Task goal => A faithful, picture-free copy of the listing below is required.

Exercise data =>

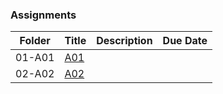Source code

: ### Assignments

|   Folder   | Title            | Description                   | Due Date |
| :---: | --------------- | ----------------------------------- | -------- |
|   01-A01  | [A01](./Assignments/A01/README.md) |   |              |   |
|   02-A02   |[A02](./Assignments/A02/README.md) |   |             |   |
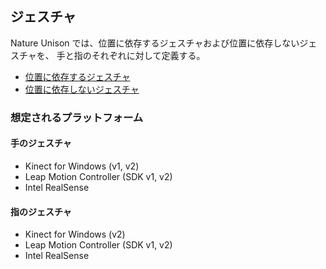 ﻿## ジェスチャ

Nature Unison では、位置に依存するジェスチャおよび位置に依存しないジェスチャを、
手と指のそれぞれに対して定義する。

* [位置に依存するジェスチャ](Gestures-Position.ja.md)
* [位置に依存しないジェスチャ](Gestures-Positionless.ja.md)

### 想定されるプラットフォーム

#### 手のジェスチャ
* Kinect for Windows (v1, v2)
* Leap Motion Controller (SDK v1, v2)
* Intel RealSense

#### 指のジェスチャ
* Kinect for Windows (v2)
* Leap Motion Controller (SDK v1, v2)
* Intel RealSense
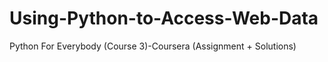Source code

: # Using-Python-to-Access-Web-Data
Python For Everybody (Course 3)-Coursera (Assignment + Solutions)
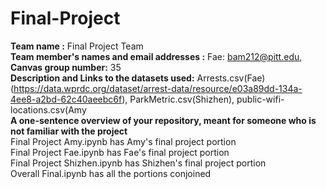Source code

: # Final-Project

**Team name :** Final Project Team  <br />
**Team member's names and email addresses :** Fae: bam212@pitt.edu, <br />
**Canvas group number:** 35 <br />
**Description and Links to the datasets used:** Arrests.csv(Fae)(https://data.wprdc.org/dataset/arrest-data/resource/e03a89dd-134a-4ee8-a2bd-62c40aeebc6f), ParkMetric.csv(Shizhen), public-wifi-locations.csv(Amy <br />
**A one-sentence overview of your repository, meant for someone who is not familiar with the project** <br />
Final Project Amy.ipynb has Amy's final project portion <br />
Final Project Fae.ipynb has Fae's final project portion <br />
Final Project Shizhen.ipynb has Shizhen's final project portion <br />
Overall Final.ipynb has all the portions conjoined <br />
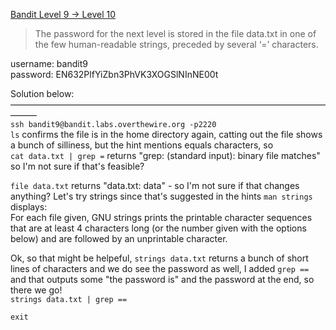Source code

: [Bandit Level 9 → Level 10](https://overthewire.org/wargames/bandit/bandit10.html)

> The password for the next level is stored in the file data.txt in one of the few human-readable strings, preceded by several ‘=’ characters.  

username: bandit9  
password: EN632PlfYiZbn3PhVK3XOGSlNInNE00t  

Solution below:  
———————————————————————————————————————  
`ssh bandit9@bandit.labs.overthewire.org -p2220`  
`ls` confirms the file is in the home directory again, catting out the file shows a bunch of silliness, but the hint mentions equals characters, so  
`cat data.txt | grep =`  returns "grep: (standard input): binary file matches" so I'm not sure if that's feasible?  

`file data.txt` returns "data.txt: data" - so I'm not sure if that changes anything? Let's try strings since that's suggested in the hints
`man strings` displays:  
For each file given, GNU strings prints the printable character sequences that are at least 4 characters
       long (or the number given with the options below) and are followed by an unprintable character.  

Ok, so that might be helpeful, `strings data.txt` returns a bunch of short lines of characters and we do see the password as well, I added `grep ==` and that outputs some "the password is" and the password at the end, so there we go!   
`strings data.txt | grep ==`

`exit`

Answer to the problem =>
Source code

: ### Assignments

|   Folder   | Title            | Description                   | Due Date |
| :---: | --------------- | ----------------------------------- | -------- |
|   01-A01  | [A01](./Assignments/A01/README.md) |   |              |   |
|   02-A02   |[A02](./Assignments/A02/README.md) |   |             |   |
 ﻿## ジェスチャ

Nature Unison では、位置に依存するジェスチャおよび位置に依存しないジェスチャを、
手と指のそれぞれに対して定義する。

* [位置に依存するジェスチャ](Gestures-Position.ja.md)
* [位置に依存しないジェスチャ](Gestures-Positionless.ja.md)

### 想定されるプラットフォーム

#### 手のジェスチャ
* Kinect for Windows (v1, v2)
* Leap Motion Controller (SDK v1, v2)
* Intel RealSense

#### 指のジェスチャ
* Kinect for Windows (v2)
* Leap Motion Controller (SDK v1, v2)
* Intel RealSense
Source code

: # Using-Python-to-Access-Web-Data
Python For Everybody (Course 3)-Coursera (Assignment + Solutions)
Source code

: # Final-Project

**Team name :** Final Project Team  <br />
**Team member's names and email addresses :** Fae: bam212@pitt.edu, <br />
**Canvas group number:** 35 <br />
**Description and Links to the datasets used:** Arrests.csv(Fae)(https://data.wprdc.org/dataset/arrest-data/resource/e03a89dd-134a-4ee8-a2bd-62c40aeebc6f), ParkMetric.csv(Shizhen), public-wifi-locations.csv(Amy <br />
**A one-sentence overview of your repository, meant for someone who is not familiar with the project** <br />
Final Project Amy.ipynb has Amy's final project portion <br />
Final Project Fae.ipynb has Fae's final project portion <br />
Final Project Shizhen.ipynb has Shizhen's final project portion <br />
Overall Final.ipynb has all the portions conjoined <br />
Source code

: [Bandit Level 9 → Level 10](https://overthewire.org/wargames/bandit/bandit10.html)

> The password for the next level is stored in the file data.txt in one of the few human-readable strings, preceded by several ‘=’ characters.  

username: bandit9  
password: EN632PlfYiZbn3PhVK3XOGSlNInNE00t  

Solution below:  
———————————————————————————————————————  
`ssh bandit9@bandit.labs.overthewire.org -p2220`  
`ls` confirms the file is in the home directory again, catting out the file shows a bunch of silliness, but the hint mentions equals characters, so  
`cat data.txt | grep =`  returns "grep: (standard input): binary file matches" so I'm not sure if that's feasible?  

`file data.txt` returns "data.txt: data" - so I'm not sure if that changes anything? Let's try strings since that's suggested in the hints
`man strings` displays:  
For each file given, GNU strings prints the printable character sequences that are at least 4 characters
       long (or the number given with the options below) and are followed by an unprintable character.  

Ok, so that might be helpeful, `strings data.txt` returns a bunch of short lines of characters and we do see the password as well, I added `grep ==` and that outputs some "the password is" and the password at the end, so there we go!   
`strings data.txt | grep ==`

`exit`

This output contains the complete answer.